D. Components (17) and (18) were added to C to obtain a sunscreen emulsion.

[Production Example 6] Body soap (component) (%)
(1) Potassium laurate: 15.0
(2) Potassium myristate: 5.0
(3) Propylene glycol: 5.0
(4) Murasaki cultured cell extract: 2.0
(5) t-cinnamic acid: 0.01
(6) p-coumaric acid: 0.01
(7) Ferulic acid: 0.03
(8) Polyethylene powder: 0.5
(9) Amino acid: 0.5
(10) Hydroxypropyl chitosan solution: 0.5
(11) Preservative: Appropriate amount (12) pH adjuster: Appropriate amount (13) Fragrance: Appropriate amount (14) Purified water: Remaining amount [Production Example 7] Beverage (component) (%)
(1) Glucose liquid sugar: 30.0
(2) Grapefruit juice: 45.0
(3) Tangerine juice: 5.0
(4) Epilabdocin: 0.01
(5) Fructose: 4.0
(6) Fragrance: Appropriate amount (7) Acidulant: Appropriate amount [Production Example 8] Sausage (component) (%)
(1) Minced meat: 80.0
(2) Egg: 10.0
(3) Spices: 2.0
(4) Seasoning: 2.0
(5) Epirabidosine: 0.01
(6) Capsicum extract: 4.0
(7) p-hydroxybenzoic acid: 0.01

Claims (7)

  Maillard reaction inhibitor containing cultured cell extract of Murasaki genus plant or processed product thereof as an active ingredient.   Maillard reaction inhibitor containing a caffeic acid polymer as an active ingredient.   The Maillard reaction inhibition according to claim 2, wherein the caffeic acid polymer is one or more selected from rosmarinic acid or a salt thereof, lysospermic acid or a salt thereof, lysospermic acid B or a salt thereof, and epilabdocin or a salt thereof.
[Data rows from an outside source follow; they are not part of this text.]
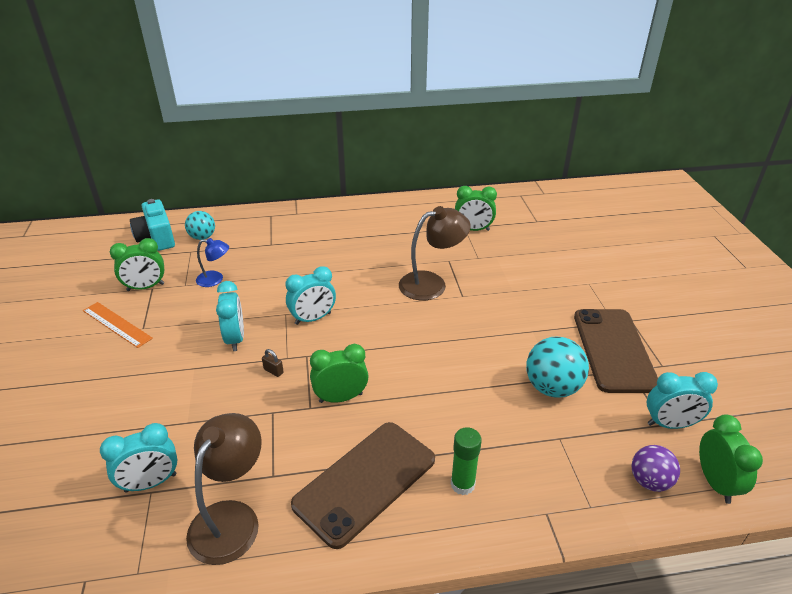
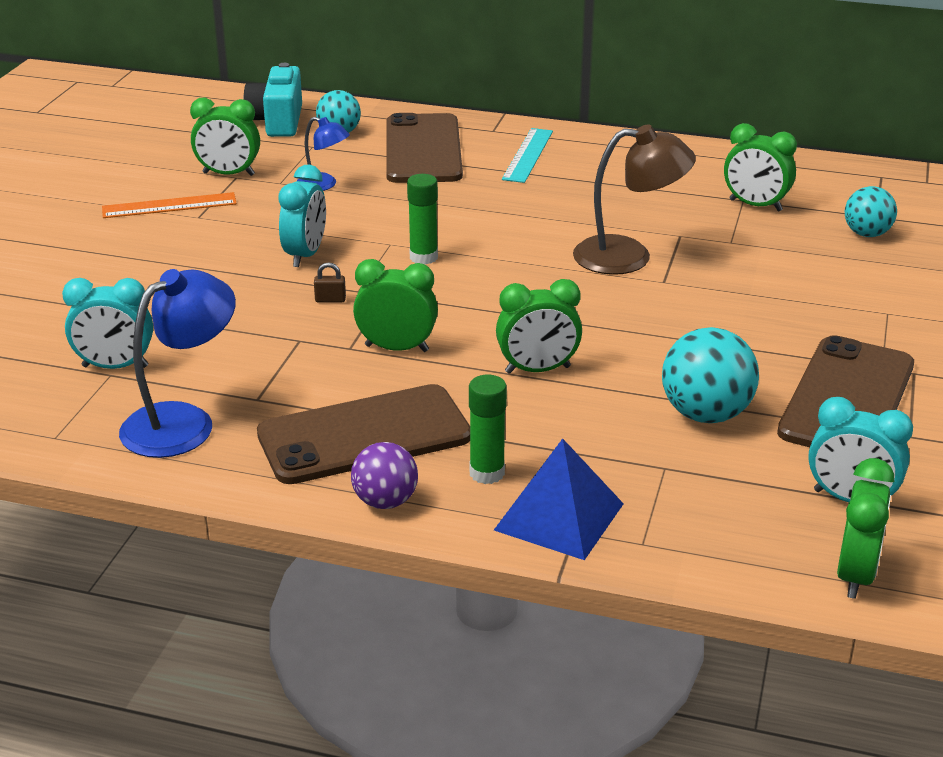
camera: 25 degrees right, 5 degrees down
(117, 324) = (169, 206): orange ruler -> orange ruler turned 75 degrees counterclockwise
(231, 518) = (183, 422): brown lamp -> blue lamp
(263, 237) = (423, 149): none -> brown phone
(273, 371) = (330, 300): brown padlock -> brown padlock turned 60 degrees counterclockwise
(313, 318) = (423, 257): turquoise clock -> green glue stick
(328, 226) = (528, 155): none -> turquoise ruler
(437, 386) = (537, 370): none -> green clock
(529, 504) = (559, 516): none -> blue pyramid
(540, 234) = (866, 234): none -> turquoise ball
(649, 481) = (755, 545): purple ball -> purple ball (385, 501)

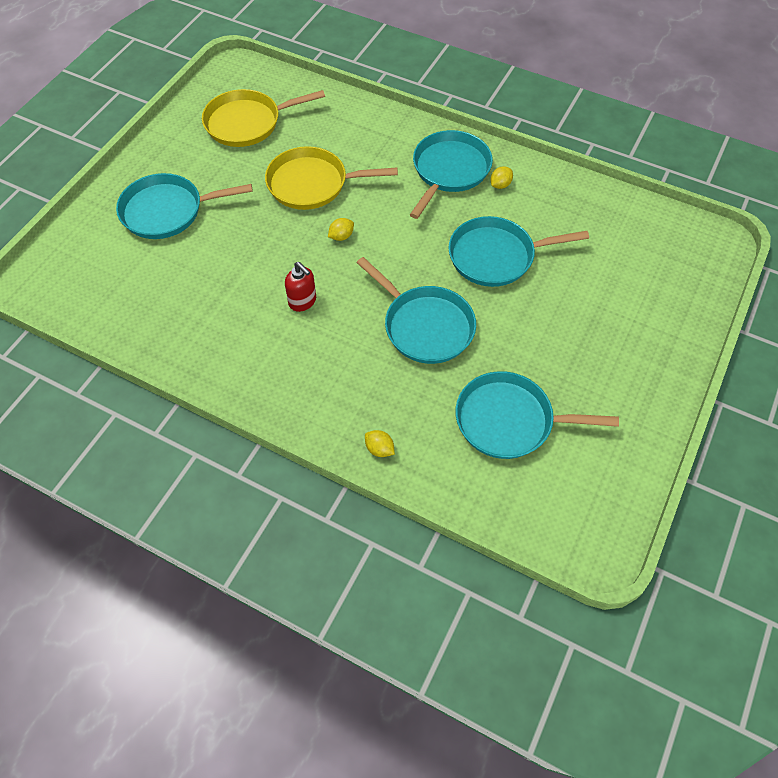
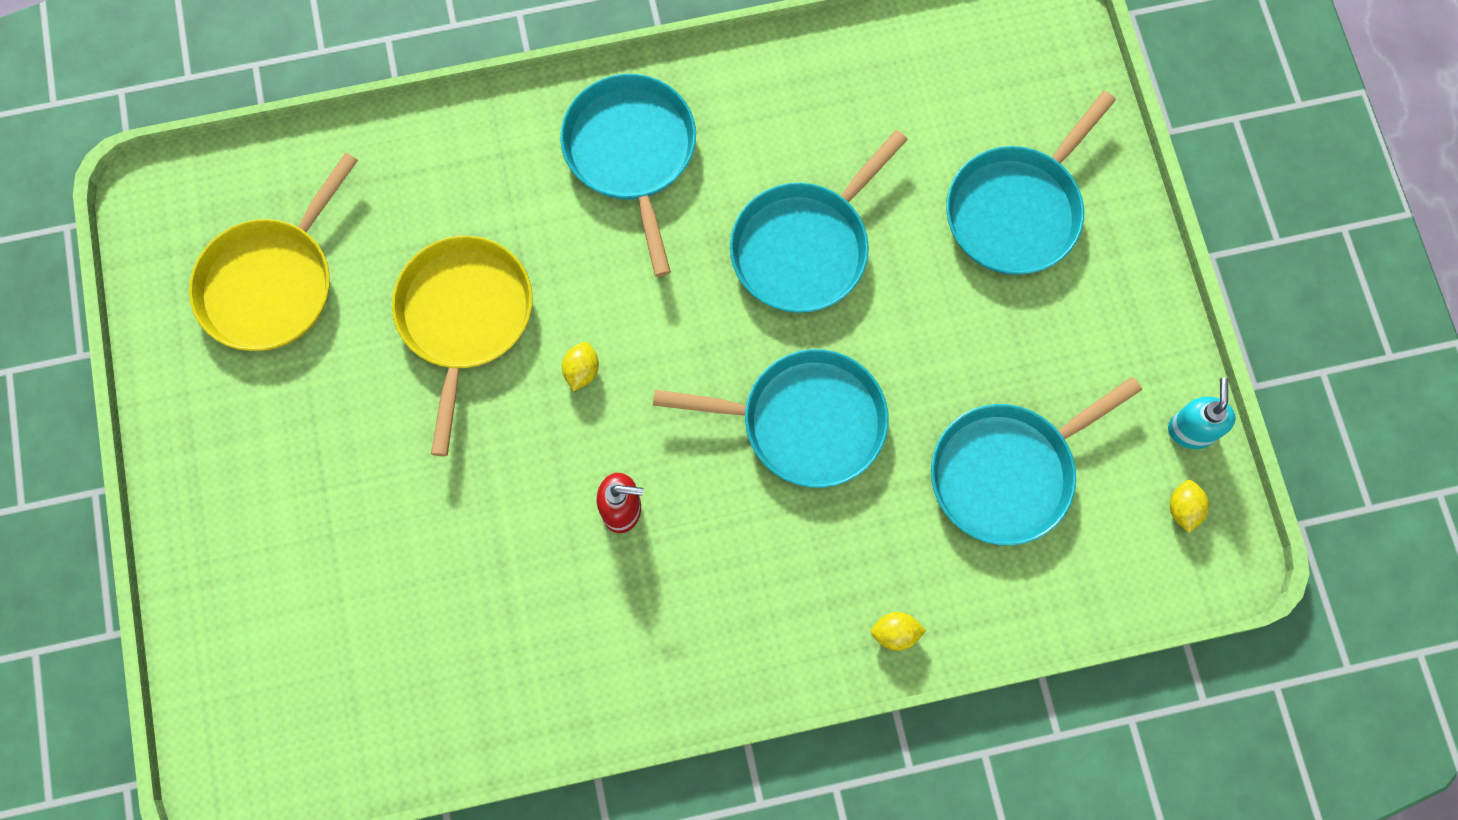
camera: 40 degrees left, 15 degrees up
(167, 211) = (303, 519): turquoise pan -> turquoise pan (1017, 210)
(312, 184) = (464, 317): yellow pan -> yellow pan turned 135 degrees clockwise
(500, 185) = (717, 126): yellow lemon -> yellow lemon (1183, 509)
(634, 474) = (1191, 430): none -> turquoise soap dispenser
Agent.   A skin external preparation comprising the Maillard reaction inhibitor according to any one of claims 1 to 3 as an active ingredient. Maillard reaction inhibitor composition containing the following components (A) and (B).
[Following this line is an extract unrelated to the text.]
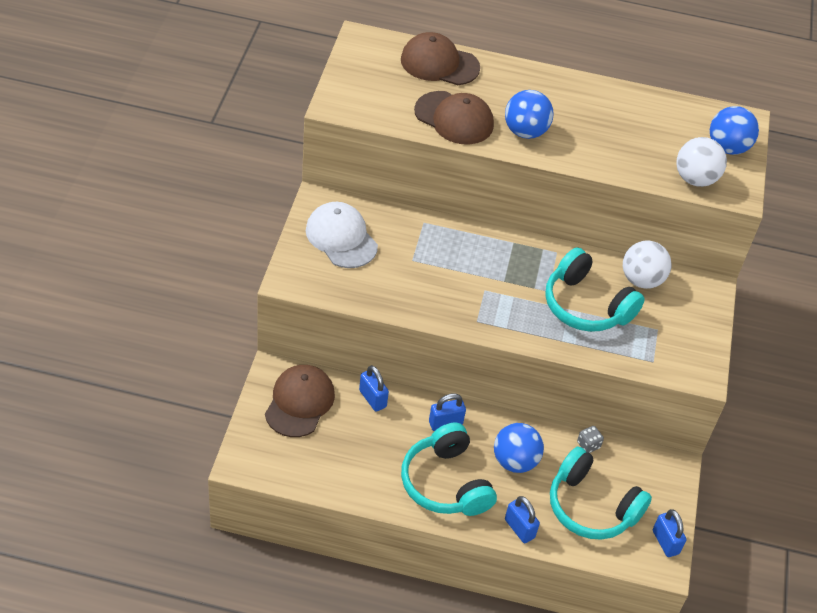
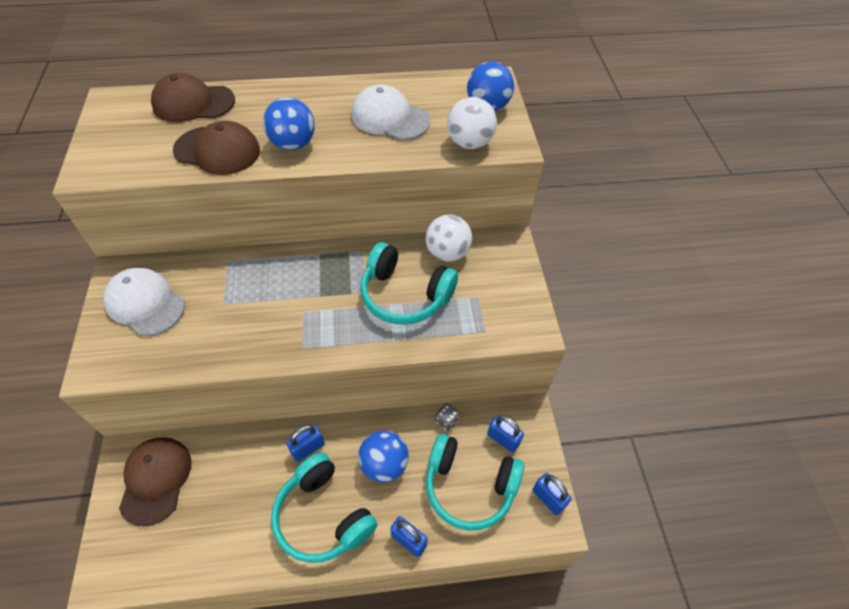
camera: 15 degrees left, 5 degrees up
(372, 398) = (230, 448): blue padlock -> blue padlock (503, 439)
(625, 132) = (390, 118): none -> white cap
(A) One or more medicinal components selected from the group consisting of a cell extract extracted from a plant of the genus Murasaki, a processed product thereof, or a caffeic acid polymer, and (B) a whitening agent, an antioxidant, and an anti-inflammatory agent One or more medicinal components selected from the group consisting of an antibacterial agent, a cell activator, a moisturizer, and a peripheral blood flow promoter.   A prophylactic and therapeutic agent for diabetic complications, comprising one or more selected from the Maillard reaction inhibitor according to any one of claims 1 to 3.   Food / beverage products containing 1 type, or 2 or more types chosen from the Maillard reaction inhibitor in any one of Claims 1-3.